65th ISI World Statistics Congress 2025

65th ISI World Statistics Congress 2025

Quality Assurance of the Re-coding to NACE Rev. 2.1, Combining Model and Manual Coding

Conference

65th ISI World Statistics Congress 2025

Format: IPS Abstract - WSC 2025

Keywords: coding, llm, quality assurance

Session: IPS 799 - Real-World Machine Learning Applications in Official Statistics

Thursday 9 October 10:50 a.m. - 12:30 p.m. (Europe/Amsterdam)

Abstract

NACE 2.0 is the current statistical classification of economic activities in the European Union which assures a common standard for European statistics. Implementing NACE Revision 2.1 is demanding for European countries. A major part of the transition is the re-coding of units in the Business registers.
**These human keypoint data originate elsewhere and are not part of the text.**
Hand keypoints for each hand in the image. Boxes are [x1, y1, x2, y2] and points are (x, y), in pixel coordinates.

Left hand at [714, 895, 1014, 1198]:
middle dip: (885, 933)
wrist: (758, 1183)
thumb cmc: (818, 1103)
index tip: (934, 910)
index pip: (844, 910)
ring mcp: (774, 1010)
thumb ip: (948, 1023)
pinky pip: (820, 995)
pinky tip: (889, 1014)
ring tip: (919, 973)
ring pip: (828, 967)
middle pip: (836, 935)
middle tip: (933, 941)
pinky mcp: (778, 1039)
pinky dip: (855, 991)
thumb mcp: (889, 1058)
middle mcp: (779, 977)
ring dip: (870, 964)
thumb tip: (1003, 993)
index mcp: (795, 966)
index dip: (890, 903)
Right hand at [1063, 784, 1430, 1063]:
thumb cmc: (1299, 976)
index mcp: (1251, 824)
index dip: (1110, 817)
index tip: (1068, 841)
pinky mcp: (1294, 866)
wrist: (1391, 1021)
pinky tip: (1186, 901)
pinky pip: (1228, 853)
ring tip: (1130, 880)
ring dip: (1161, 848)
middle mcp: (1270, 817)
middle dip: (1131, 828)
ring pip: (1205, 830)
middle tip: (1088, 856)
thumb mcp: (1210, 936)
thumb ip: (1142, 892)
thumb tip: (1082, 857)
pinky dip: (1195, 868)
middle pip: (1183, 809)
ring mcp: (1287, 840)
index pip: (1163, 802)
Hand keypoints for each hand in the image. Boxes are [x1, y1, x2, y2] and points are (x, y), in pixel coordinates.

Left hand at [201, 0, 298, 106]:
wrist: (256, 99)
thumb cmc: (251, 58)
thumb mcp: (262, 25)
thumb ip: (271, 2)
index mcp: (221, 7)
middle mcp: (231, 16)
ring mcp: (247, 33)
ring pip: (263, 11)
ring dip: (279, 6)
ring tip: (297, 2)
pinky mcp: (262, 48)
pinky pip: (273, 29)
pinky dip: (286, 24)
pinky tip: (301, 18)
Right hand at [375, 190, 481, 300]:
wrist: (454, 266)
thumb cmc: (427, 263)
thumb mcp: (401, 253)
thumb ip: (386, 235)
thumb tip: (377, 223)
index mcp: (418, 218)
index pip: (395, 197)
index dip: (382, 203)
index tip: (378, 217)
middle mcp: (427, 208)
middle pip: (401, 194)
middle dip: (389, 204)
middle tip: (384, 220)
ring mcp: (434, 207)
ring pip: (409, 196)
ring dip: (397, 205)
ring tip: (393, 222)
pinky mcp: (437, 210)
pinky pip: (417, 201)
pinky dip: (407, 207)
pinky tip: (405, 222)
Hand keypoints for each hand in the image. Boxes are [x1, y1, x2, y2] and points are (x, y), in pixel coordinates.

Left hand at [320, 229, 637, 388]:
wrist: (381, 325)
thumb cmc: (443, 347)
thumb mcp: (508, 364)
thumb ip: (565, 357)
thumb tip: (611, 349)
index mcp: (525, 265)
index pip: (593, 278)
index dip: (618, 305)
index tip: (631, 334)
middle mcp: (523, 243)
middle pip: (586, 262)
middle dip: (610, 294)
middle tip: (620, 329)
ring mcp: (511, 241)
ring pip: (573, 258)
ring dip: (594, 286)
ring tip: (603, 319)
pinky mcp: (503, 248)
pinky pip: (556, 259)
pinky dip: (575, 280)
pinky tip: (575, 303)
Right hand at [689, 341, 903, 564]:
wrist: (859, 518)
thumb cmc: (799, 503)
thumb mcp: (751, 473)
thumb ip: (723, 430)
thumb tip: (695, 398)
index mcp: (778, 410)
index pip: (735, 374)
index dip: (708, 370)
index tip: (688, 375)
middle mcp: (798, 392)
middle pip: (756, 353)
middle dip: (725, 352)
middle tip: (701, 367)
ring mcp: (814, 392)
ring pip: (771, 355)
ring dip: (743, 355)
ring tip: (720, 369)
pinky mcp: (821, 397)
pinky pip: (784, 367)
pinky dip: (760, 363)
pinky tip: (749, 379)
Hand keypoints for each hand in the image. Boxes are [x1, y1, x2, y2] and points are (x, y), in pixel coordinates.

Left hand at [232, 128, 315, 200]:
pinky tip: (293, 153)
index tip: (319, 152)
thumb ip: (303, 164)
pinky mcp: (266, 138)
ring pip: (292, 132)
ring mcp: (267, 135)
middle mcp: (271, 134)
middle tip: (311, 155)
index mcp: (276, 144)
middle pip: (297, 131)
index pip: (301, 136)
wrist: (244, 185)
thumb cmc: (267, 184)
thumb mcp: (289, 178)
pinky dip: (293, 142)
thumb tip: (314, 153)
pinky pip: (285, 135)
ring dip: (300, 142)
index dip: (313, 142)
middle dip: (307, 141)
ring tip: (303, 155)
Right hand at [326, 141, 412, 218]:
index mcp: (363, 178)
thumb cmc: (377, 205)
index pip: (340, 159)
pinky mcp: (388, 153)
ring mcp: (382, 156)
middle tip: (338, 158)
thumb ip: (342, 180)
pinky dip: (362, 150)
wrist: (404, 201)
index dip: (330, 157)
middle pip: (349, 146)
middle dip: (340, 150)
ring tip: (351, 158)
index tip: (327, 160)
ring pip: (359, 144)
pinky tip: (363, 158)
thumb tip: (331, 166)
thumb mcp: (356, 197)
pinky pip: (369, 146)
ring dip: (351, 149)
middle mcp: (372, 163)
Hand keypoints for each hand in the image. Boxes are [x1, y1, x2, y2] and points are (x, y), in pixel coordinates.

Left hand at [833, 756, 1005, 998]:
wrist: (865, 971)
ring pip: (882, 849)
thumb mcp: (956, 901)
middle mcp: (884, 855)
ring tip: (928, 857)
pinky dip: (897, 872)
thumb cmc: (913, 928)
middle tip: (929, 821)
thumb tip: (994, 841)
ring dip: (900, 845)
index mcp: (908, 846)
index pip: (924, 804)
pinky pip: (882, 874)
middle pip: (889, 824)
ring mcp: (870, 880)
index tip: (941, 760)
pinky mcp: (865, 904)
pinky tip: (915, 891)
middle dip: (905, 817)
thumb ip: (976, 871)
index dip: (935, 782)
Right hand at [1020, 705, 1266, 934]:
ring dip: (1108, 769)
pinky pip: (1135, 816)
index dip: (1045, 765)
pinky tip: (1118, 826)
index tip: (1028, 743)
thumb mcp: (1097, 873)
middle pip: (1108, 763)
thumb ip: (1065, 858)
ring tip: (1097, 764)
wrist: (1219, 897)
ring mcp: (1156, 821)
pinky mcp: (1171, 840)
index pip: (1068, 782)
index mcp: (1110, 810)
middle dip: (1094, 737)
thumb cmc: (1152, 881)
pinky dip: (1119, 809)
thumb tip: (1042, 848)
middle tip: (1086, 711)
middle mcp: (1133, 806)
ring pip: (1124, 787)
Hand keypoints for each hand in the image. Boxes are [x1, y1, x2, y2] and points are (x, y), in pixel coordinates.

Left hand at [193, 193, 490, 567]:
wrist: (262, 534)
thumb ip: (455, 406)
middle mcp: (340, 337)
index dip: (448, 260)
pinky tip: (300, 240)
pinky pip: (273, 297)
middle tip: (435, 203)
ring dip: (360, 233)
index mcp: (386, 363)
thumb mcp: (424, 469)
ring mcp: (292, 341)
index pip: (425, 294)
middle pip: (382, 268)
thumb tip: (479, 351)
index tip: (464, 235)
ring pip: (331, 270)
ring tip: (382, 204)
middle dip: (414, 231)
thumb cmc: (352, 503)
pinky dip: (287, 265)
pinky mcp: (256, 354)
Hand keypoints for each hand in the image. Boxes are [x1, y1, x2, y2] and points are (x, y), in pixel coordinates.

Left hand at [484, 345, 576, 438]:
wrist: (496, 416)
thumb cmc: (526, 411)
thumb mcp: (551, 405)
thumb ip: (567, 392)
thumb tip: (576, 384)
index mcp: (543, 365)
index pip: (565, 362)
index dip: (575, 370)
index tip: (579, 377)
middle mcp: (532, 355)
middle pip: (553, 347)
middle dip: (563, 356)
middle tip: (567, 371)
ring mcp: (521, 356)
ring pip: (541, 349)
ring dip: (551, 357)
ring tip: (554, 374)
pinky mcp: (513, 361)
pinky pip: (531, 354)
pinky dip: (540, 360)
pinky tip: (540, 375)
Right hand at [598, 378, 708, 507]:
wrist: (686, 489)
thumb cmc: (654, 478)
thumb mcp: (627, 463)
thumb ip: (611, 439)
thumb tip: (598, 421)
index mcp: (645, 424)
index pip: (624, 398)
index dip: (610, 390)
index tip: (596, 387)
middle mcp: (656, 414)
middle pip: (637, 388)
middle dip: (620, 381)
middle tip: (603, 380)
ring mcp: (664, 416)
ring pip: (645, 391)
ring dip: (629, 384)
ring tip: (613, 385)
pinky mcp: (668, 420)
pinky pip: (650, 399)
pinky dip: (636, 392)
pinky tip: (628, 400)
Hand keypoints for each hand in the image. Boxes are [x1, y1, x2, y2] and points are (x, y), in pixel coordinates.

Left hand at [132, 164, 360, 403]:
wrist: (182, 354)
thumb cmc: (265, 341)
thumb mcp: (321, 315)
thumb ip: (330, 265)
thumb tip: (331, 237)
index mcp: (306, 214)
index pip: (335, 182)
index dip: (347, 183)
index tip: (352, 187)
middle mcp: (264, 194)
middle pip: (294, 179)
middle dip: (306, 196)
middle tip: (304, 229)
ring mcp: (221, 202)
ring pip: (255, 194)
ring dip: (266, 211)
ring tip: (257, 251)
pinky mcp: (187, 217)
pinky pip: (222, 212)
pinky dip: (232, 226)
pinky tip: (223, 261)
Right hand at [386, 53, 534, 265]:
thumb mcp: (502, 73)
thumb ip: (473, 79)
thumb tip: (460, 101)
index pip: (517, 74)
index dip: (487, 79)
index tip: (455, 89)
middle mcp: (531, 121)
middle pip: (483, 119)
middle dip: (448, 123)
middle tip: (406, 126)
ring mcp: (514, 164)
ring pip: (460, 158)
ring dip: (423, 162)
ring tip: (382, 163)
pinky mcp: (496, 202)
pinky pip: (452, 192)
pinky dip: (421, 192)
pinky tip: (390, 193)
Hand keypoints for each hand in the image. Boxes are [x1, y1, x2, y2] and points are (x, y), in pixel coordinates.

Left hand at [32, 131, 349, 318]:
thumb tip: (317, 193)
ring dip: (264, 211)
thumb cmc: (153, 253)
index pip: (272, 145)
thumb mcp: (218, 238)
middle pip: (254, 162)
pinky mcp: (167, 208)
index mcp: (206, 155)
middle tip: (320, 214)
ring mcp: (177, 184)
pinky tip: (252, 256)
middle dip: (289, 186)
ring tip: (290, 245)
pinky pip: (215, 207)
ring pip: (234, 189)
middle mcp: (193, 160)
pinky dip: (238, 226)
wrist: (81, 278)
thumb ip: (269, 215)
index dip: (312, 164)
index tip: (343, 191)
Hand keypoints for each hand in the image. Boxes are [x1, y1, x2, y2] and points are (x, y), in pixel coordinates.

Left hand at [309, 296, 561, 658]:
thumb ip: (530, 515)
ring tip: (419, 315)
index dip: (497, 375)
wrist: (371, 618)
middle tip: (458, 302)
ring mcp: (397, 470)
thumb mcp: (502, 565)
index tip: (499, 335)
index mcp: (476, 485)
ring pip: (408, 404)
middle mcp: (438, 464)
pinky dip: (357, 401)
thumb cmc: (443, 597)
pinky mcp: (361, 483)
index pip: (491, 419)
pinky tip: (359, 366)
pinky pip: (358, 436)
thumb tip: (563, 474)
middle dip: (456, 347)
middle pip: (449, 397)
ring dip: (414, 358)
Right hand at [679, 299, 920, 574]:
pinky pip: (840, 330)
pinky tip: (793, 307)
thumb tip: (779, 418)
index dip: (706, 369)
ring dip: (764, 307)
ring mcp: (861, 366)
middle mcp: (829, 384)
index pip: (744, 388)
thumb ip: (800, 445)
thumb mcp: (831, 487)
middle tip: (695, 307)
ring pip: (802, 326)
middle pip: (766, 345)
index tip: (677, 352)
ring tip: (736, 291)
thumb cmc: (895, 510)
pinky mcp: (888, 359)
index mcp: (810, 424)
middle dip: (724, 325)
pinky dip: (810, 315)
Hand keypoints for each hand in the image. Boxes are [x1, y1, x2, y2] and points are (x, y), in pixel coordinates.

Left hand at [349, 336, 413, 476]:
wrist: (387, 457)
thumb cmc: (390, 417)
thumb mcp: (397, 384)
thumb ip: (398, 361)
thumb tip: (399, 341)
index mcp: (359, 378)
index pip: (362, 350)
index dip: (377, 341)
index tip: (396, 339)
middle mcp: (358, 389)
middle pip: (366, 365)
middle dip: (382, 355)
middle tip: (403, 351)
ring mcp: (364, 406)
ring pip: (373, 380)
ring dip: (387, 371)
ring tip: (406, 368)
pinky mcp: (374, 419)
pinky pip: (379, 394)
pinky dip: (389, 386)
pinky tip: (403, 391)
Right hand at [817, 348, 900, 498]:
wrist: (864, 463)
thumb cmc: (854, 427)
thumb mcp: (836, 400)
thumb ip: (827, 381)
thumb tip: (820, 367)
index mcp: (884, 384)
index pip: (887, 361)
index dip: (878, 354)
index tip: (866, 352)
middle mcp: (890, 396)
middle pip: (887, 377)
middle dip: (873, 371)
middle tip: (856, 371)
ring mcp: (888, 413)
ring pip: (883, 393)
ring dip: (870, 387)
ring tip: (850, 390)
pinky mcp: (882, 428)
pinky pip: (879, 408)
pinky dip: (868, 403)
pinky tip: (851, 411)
Previously, the re-coding process has mostly been done using surveys and manual coding, which often result in large costs and increased response burden.

Quality demands on NACE are especially high in Sweden because of the divergent use of the business register for statistical and administrative purposes. Hence, quality needs to be high in the re-coding process both regarding distributions and on the unit level. In previous quality assurance processes, several human coders repeated the re-coding. Because of budget restrictions, it may not be feasible to perform this process over the entire nomenclature for the current revision.

Because of the increased performance of large language models (LLMs), several countries investigate the possibilities of using LLMs to decrease manual coding. However, the model approach does not only facilitate lower use of manual resources. It may also be used to develop effective quality assurance as a model can process the entire population instead of a sample.

However, model coding may not only consist of a LLM due to the reason of missing textual data of high quality. Therefore, model coding may span from simple rule-based methods to pre-trained LLM and classical supervised learning. This approach suggests facilitating a more accurate evaluation of the quality in comparison of a single model.

Lastly, we present a quality assurance process, which focuses on combining manual labour with model coding. The quality assurance process includes: 1. Model inference; 2. Design inference with auxiliary information; 3. Manual coding supported by models; 4. Re-use of manually coded data. Further, we discuss how the quality assurance process interact with the re-coding methods and the quality demands and how the theoretical process was carried out practically at Statistics Sweden during the first half of 2025.